Can Money Buy You a Better Brain?
An article aimed at kids 10 to 15-years old by researchers
Elizabeth R. Sowell, PhD, Kristina Uban and Megan Herting from Children’s Hospital
Los Angeles asks the provocative question: Imagine that your family was given a
million dollars. How would your life
The article, published in the August edition of “Frontiers for Young Minds” was written to help young people understand more about how their brains develop – and prompt them to think about ways that can help them shape the way their brains grow.
The article was based on findings from a research study published in 2015 in the journal Nature Neurosciences, which showed that the size of the brain’s surface is bigger in children whose families make a lot of money when compared to its size in children from less affluent families. The researchers, led by Dr. Sowell, also reported that children whose families earn more than $150,000 a year tend to have better scores on tests that measure thinking and decision-making abilities, and the larger brain surface helps explain this.
However, they also found that some of the kids from the lowest family income group have brains the same size as those with the most money.
“While we don’t know for sure, it seems possible that having money isn’t as important as what a family spends their money on,” says Dr. Sowell. “The kinds of experiences kids have – such as activities they participate in or foods they eat – might be more important factors.”
The article she and colleagues from Children’s Hospital Los Angeles wrote for kids goes on to explain how the environment in which kids grow up (and both the things they choose to do or not do) have a big impact on how their brains develop during childhood and teenage years, when brains are changing and growing rapidly.
It emphasizes that exercise and physical activity, along with social play, are important for healthy brain development – whether or not a child has a lot of money or not very much to spend.

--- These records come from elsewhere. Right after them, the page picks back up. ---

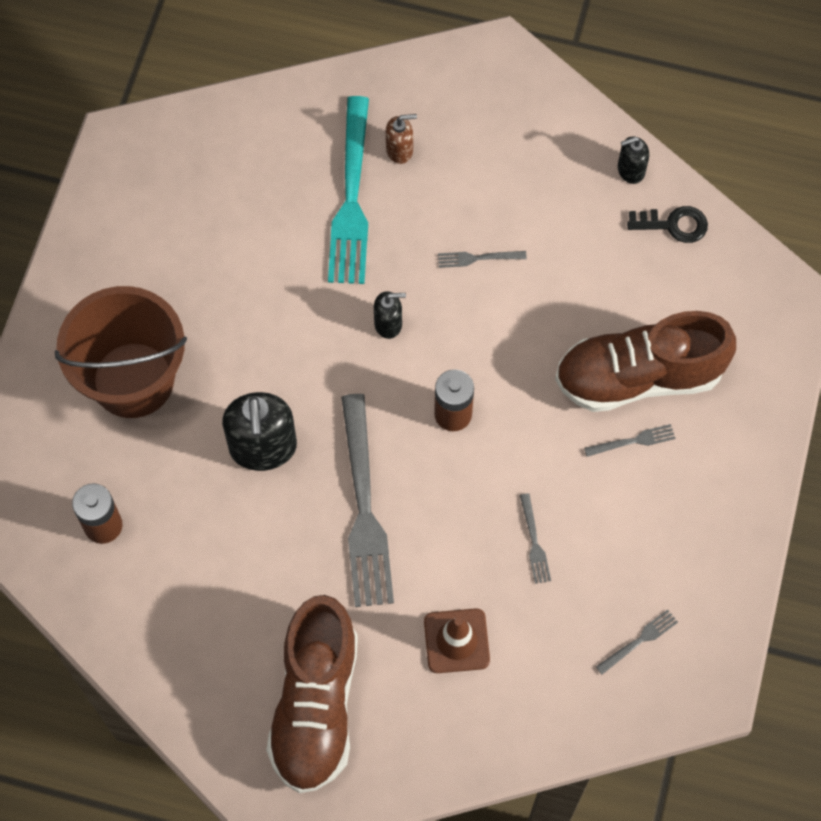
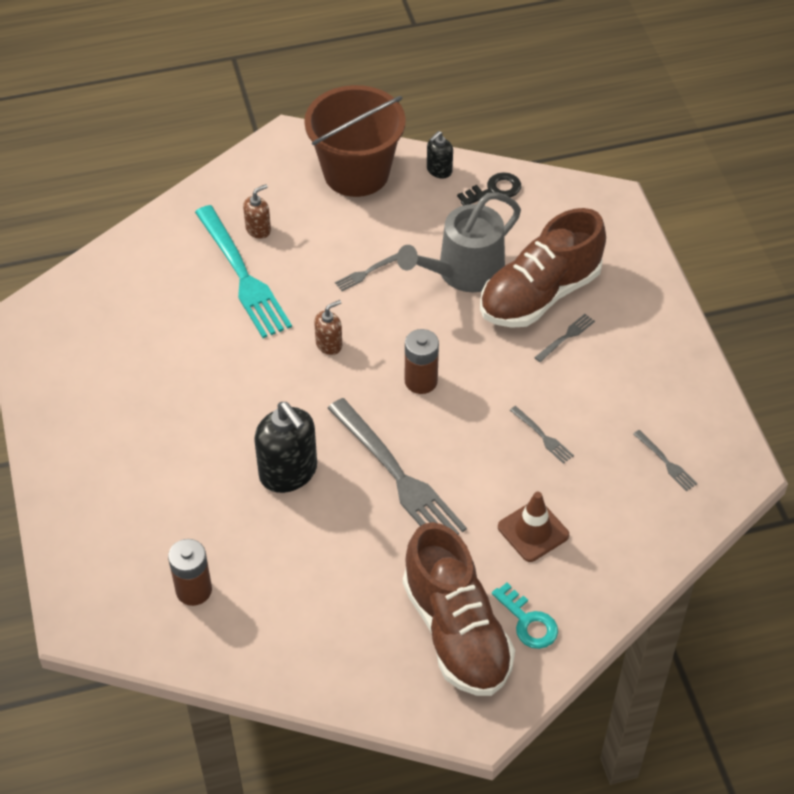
camera: 30 degrees left, 15 degrees down
brown bucket [55,286,187,418] -> brown bucket moved to [304,85,406,197]
black soap dispenser [374,291,406,339] -> brown soap dispenser [314,300,342,355]
grey fork [596,610,678,674] -> grey fork turned 120 degrees clockwise [634,430,697,491]
none -> grey watering can [397,192,521,292]
none -> turquoise key [492,583,558,649]

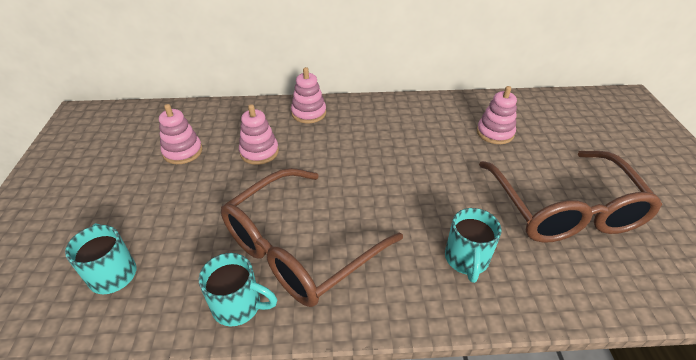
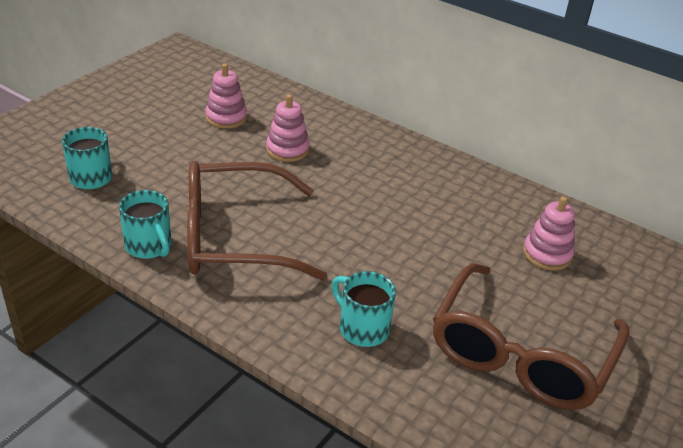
camera: 35 degrees right, 5 degrees down
pink stacking toy [291,67,326,123] -> none
turquoise mug [445,208,501,283] -> turquoise mug turned 90 degrees clockwise [331,271,396,347]

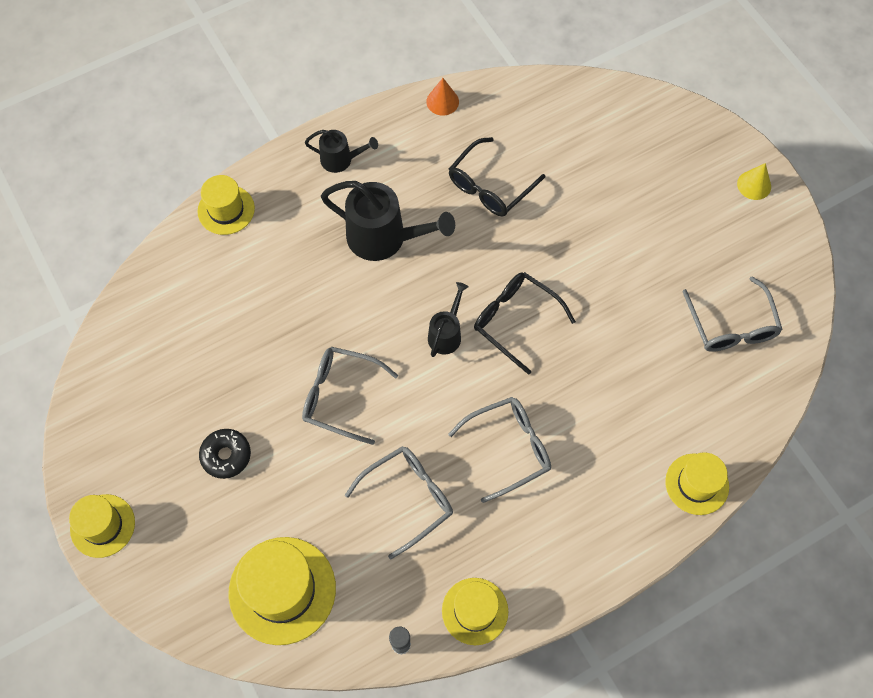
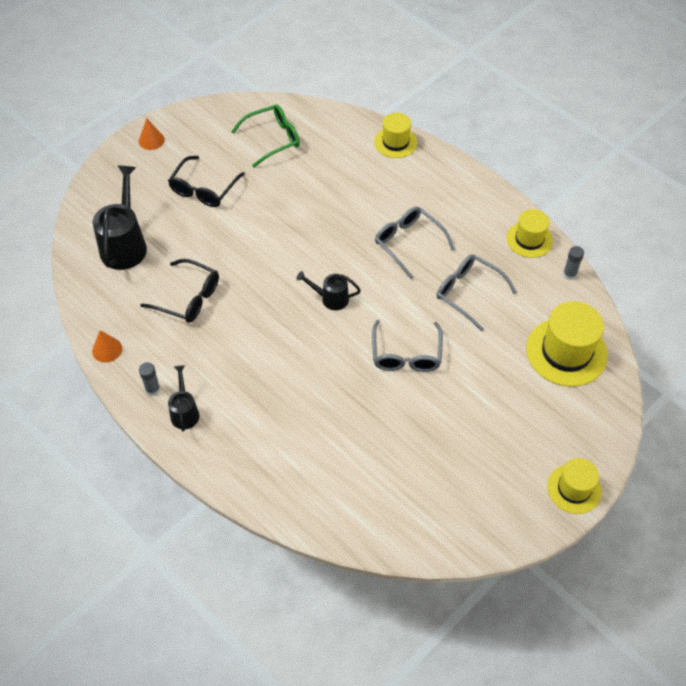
camera: 105 degrees left, 10 degrees down
yellow hat [197,175,255,235] -> none
black donut [199,429,251,479] -> none
black watering can [321,181,455,261] -> black watering can moved to [93,165,147,270]
black glasses [474,272,576,375] -> black glasses moved to [168,156,245,207]
grey glasses [682,276,783,352] -> green glasses [231,105,300,167]
yellow cone [737,163,771,200] -> orange cone [139,118,165,150]
none -> grey glue stick [139,362,160,396]

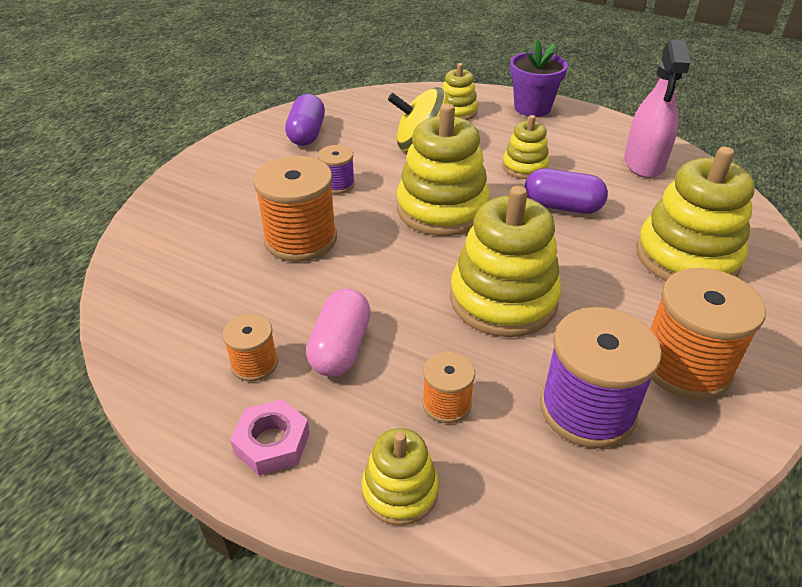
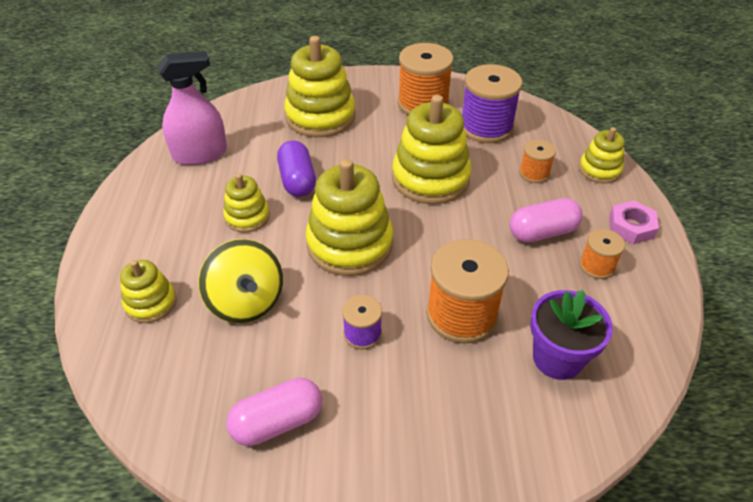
camera: 120 degrees left, 5 degrees up
purple capsule [285,94,325,146] -> pink capsule [226,378,322,446]
purple flower pot [510,39,568,117] -> purple flower pot moved to [530,290,613,380]

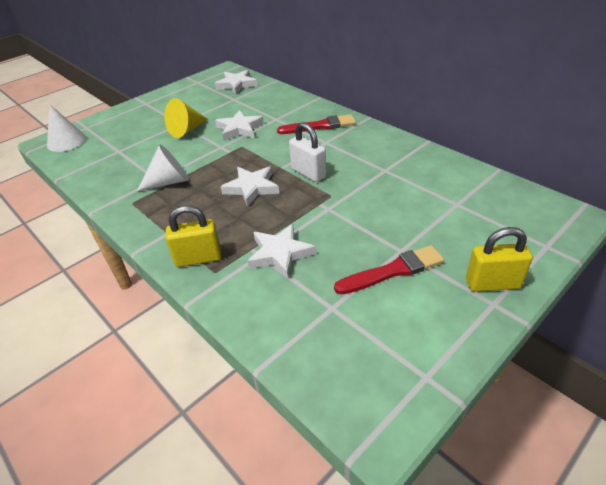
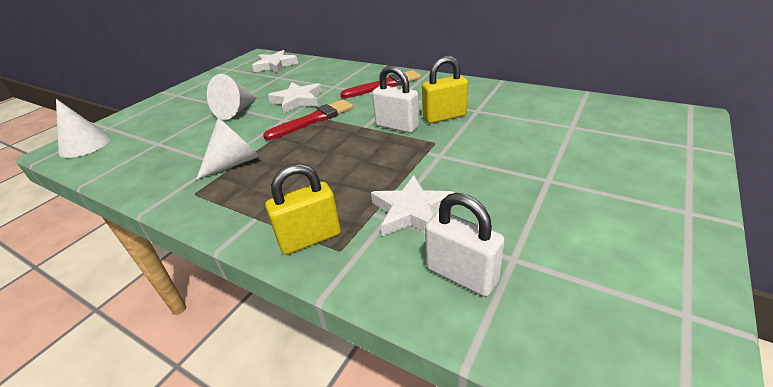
camera: 15 degrees left, 5 degrees down
yellow cone [164,98,208,138] -> white cone [207,74,257,120]
white star [221,166,279,207] -> none
red brush [334,245,444,294] -> red brush moved to [263,99,353,140]
yellow padlock [466,227,533,292] -> yellow padlock moved to [422,56,468,123]
none -> white padlock [425,193,505,296]

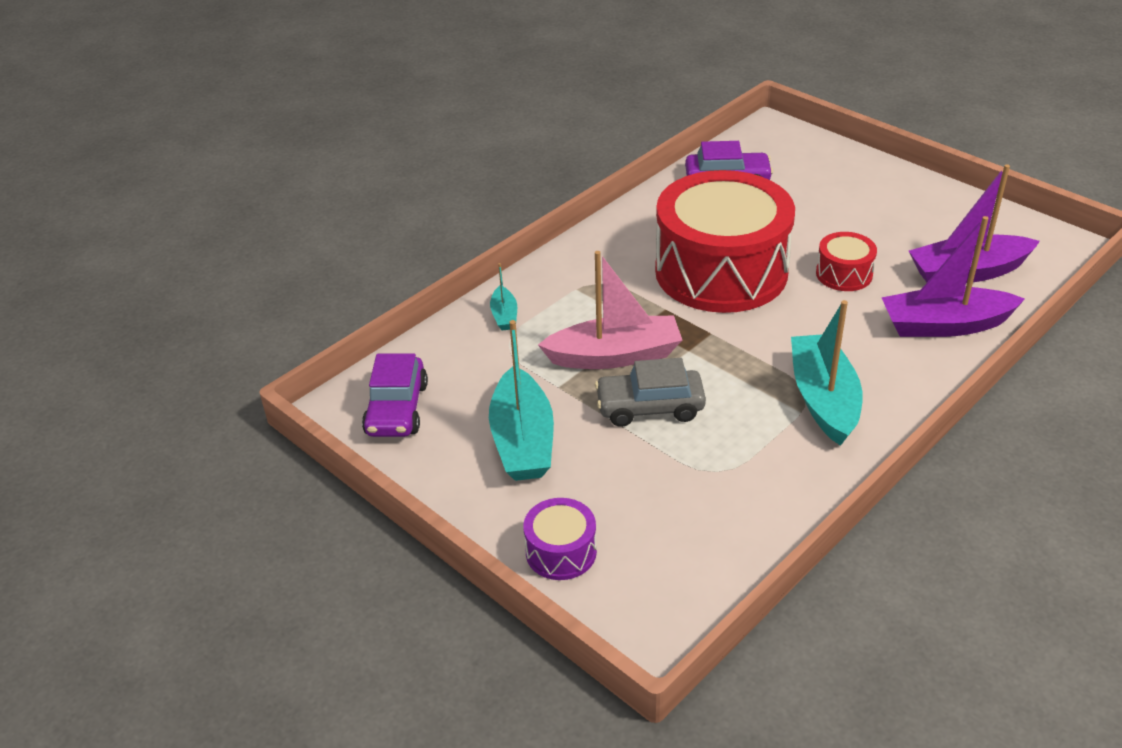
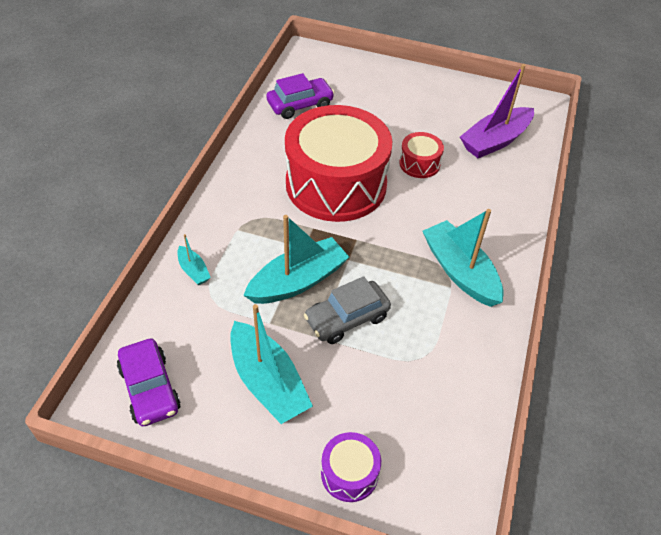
camera: 30 degrees left, 10 degrees up
pink boat [538,251,682,369] -> turquoise boat [243,215,349,304]
purple boat [881,216,1025,337] -> none

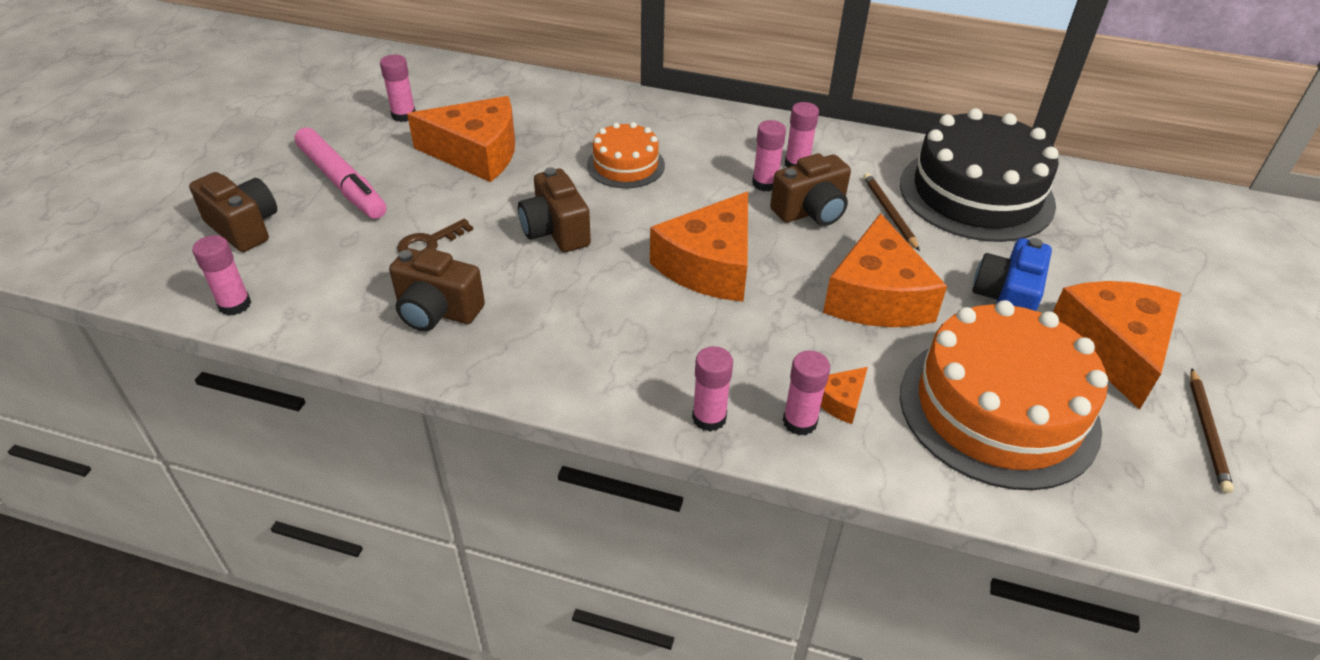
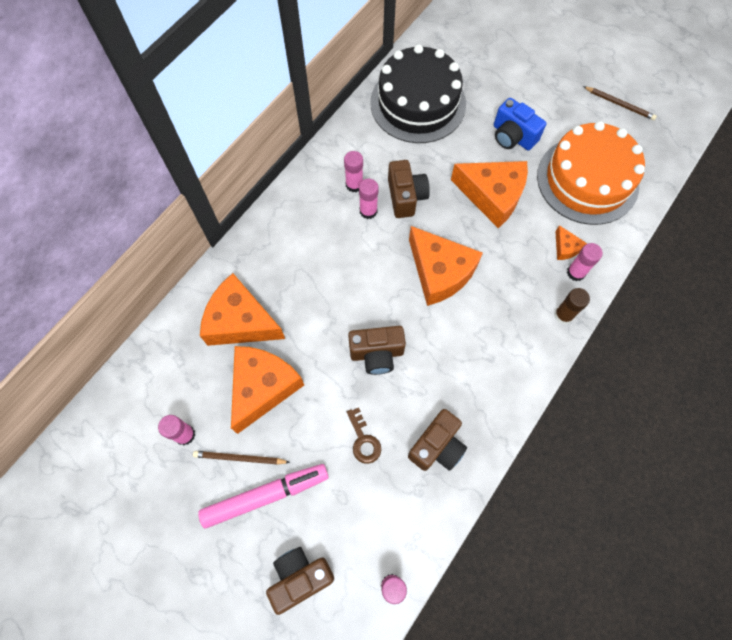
camera: 70 degrees left, 25 degrees up
orange cake [587,122,665,188] -> none
pink glue stick [692,346,733,432] -> brown glue stick [554,288,590,325]
brown pencil [863,173,920,251] -> brown pencil moved to [193,451,290,465]
orange cheese [1053,281,1181,410] -> orange cheese moved to [200,273,285,346]

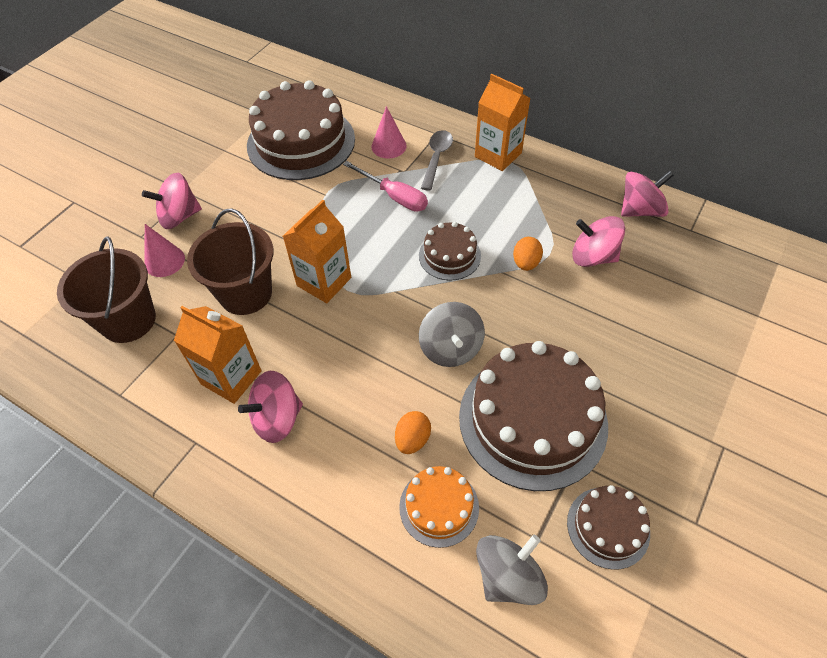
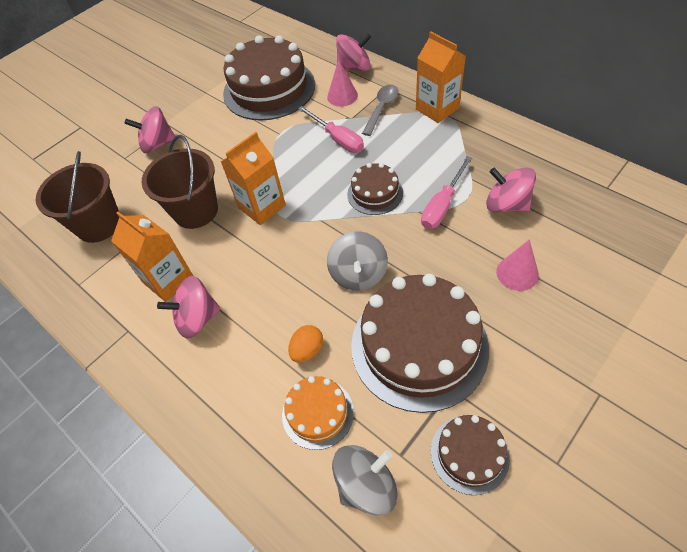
camera: 15 degrees right, 0 degrees up
pink cone [144,224,185,277] -> pink cone moved to [496,239,539,291]
orange egg [513,237,543,271] -> pink screwdriver [421,156,472,229]
pink spinning top [621,171,674,217] -> pink spinning top moved to [336,33,371,71]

“We wrote this because we want kids to know that their brains need to experience lots of different things to grow and develop in the best possible way,” Dr. Sowell said. “While we still don’t really know why brain development and income are connected, we do know that our brains keep changing as we learn new things, even into adulthood.”
She added that it’s important to “feed” our brains good experiences like sports, art and music, learning new things from reading books or going to museums, and making new friends to play and learn with.
“You don’t need a lot of money to do many of these things, so get off of the couch and start training your brain!”